American Revolutionary War
In 1778 France entered the American Revolutionary War on the American side. Colonel Dillon sailed with his regiment to the Caribbean to campaign against Britain under he command of D'Estaing. In 1779 he and his regiment fought at the Capture of Grenada against British forces under George Macartney. They landed on 2 July, and stormed the Hospital Hill which the British had chosen as the centre of their resistance. Arthur personally led one of the storm parties, his brother Henry led another. Macartney surrendered on 5 July. On 6 July 1779 a British fleet under appeared off the coast of the island and the naval engagement of the Battle of Grenada was fought. In September and October 1779 Dillon fought at the Siege of Savannah where he was promoted brigadier. After the Treaty of Paris, he became governor of Tobago.
Later life, death, and timeline
His first wife having died, he married a wealthy French Creole widow from Martinique, Laure de Girardin de Montgérald, the Comtesse de la Touche, by whom he had six children. He returned to Paris to represent Martinique in the Estates-General of 1789 as a democratic, reformist royalist. Dillon assumed military duties at a very difficult time for noble officers of the old army.

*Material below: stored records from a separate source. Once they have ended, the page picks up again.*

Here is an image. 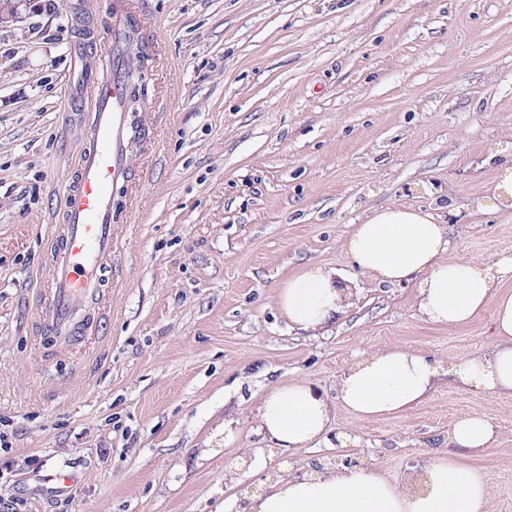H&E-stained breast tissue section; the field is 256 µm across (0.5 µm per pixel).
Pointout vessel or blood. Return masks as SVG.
<instances>
[{"label": "vessel or blood", "mask_w": 512, "mask_h": 512, "mask_svg": "<svg viewBox=\"0 0 512 512\" xmlns=\"http://www.w3.org/2000/svg\"><path fill=\"white\" fill-rule=\"evenodd\" d=\"M127 27V17L116 16L109 49L101 56L80 45L73 51V96L90 98L93 107L77 180L64 194V233L47 280L46 321L65 340L79 334L81 318L100 297V279L112 258V191L130 177L123 93L130 57Z\"/></svg>", "instance_id": "1"}]
</instances>
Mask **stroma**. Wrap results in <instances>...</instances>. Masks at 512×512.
I'll list each match as a JSON object with an SVG mask.
<instances>
[{"label": "stroma", "mask_w": 512, "mask_h": 512, "mask_svg": "<svg viewBox=\"0 0 512 512\" xmlns=\"http://www.w3.org/2000/svg\"><path fill=\"white\" fill-rule=\"evenodd\" d=\"M117 5L141 26L149 98L113 201L116 276L63 341L36 280L90 110L71 104L70 51L105 53ZM510 154L512 0H40L0 30V502L238 512L296 462L350 457L400 481L480 413L499 440L465 462L490 477L489 512H512V398L443 380L396 417L337 408L357 442L295 454L257 421L299 378L335 401L364 351L448 363L491 342V311L434 324L410 285L359 278L355 307L317 337L289 329L277 296L306 266L345 267L340 242L373 205L433 211L457 255L512 259V212L475 209ZM49 468L79 480L53 493Z\"/></svg>", "instance_id": "obj_1"}]
</instances>
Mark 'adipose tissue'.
<instances>
[{
	"mask_svg": "<svg viewBox=\"0 0 512 512\" xmlns=\"http://www.w3.org/2000/svg\"><path fill=\"white\" fill-rule=\"evenodd\" d=\"M450 248L448 227L432 212L396 203L373 207L342 242L347 270L313 266L282 285L277 303L290 328L310 336L328 332L354 306L356 279L362 276L380 284L415 285L419 314L436 324L461 325L492 309L495 339L448 365L409 346L364 352L340 376L333 404L302 379L274 387L258 415L273 447L325 443L338 405L360 419L399 414L424 401L444 377L488 397H512V292L500 289L512 278V260L490 265L452 259ZM496 437L484 415L454 420L447 444L456 455L437 456L426 467V490L417 497L363 465L274 483L256 512H486L491 483L459 457L490 447Z\"/></svg>",
	"mask_w": 512,
	"mask_h": 512,
	"instance_id": "ef3b65f1",
	"label": "adipose tissue"
}]
</instances>
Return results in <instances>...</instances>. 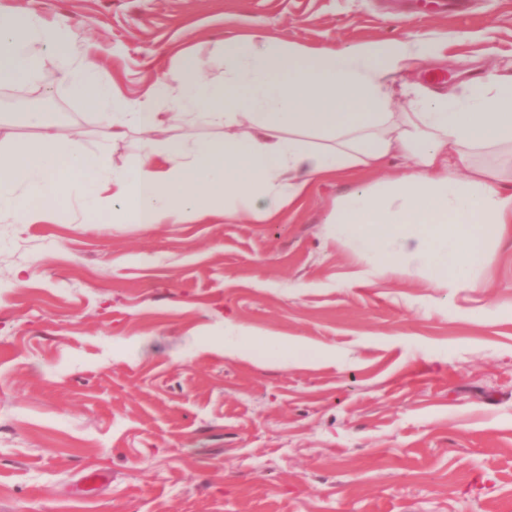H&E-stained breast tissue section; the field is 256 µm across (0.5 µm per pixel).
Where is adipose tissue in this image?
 <instances>
[{"instance_id": "ef3b65f1", "label": "adipose tissue", "mask_w": 512, "mask_h": 512, "mask_svg": "<svg viewBox=\"0 0 512 512\" xmlns=\"http://www.w3.org/2000/svg\"><path fill=\"white\" fill-rule=\"evenodd\" d=\"M69 34L28 12H0V85L36 82L34 45L57 49L71 89L106 110L105 139L44 132L0 151V223L51 221L70 194L86 223L185 224L247 216L276 222L298 208L313 180L375 172L400 156L407 169L357 183L330 222L380 274L423 266L436 288H457L491 264L512 239V177L478 165L512 149V74L487 73L460 92L418 95L411 111L390 110V83L442 47L421 40L303 48L261 35L224 41V80L201 79L198 60H179L139 99L116 103L96 59L65 52ZM206 124L213 140L186 143L164 129ZM136 132L143 149L126 169L106 163L110 142ZM321 134L323 143L305 140Z\"/></svg>"}]
</instances>
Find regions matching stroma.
Instances as JSON below:
<instances>
[{
	"instance_id": "35a3bbf8",
	"label": "stroma",
	"mask_w": 512,
	"mask_h": 512,
	"mask_svg": "<svg viewBox=\"0 0 512 512\" xmlns=\"http://www.w3.org/2000/svg\"><path fill=\"white\" fill-rule=\"evenodd\" d=\"M0 0L65 26L118 101L205 45L421 39L446 47L392 90L443 93L512 70V0ZM0 86V143L98 140L103 121L41 49ZM314 182L271 224L0 223V512H512V243L459 288L377 276ZM312 352L298 358V349ZM109 479L92 496L82 479Z\"/></svg>"
}]
</instances>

On 29 April 1792 his cousin Théobald Dillon was lynched by his own troops after a minor skirmish. After the Battle of Valmy, when Charles Dumouriez returned to the Belgian frontier with the greater part of the army, he detached Dillon with 16,000 troops to form the rump of the Army of the Ardennes around 1 October 1792. Two weeks later Dillon was called to Paris for questioning and was ultimately arrested on 1 July 1793 despite being stoutly defended by his aide-de-campFrançois Séverin Marceau-Desgraviers. He was condemned for alleged participation in a prison conspiracy and executed by guillotine on 13 April 1794. In his final moments he mounted the scaffold shouting, "Vive le roi!".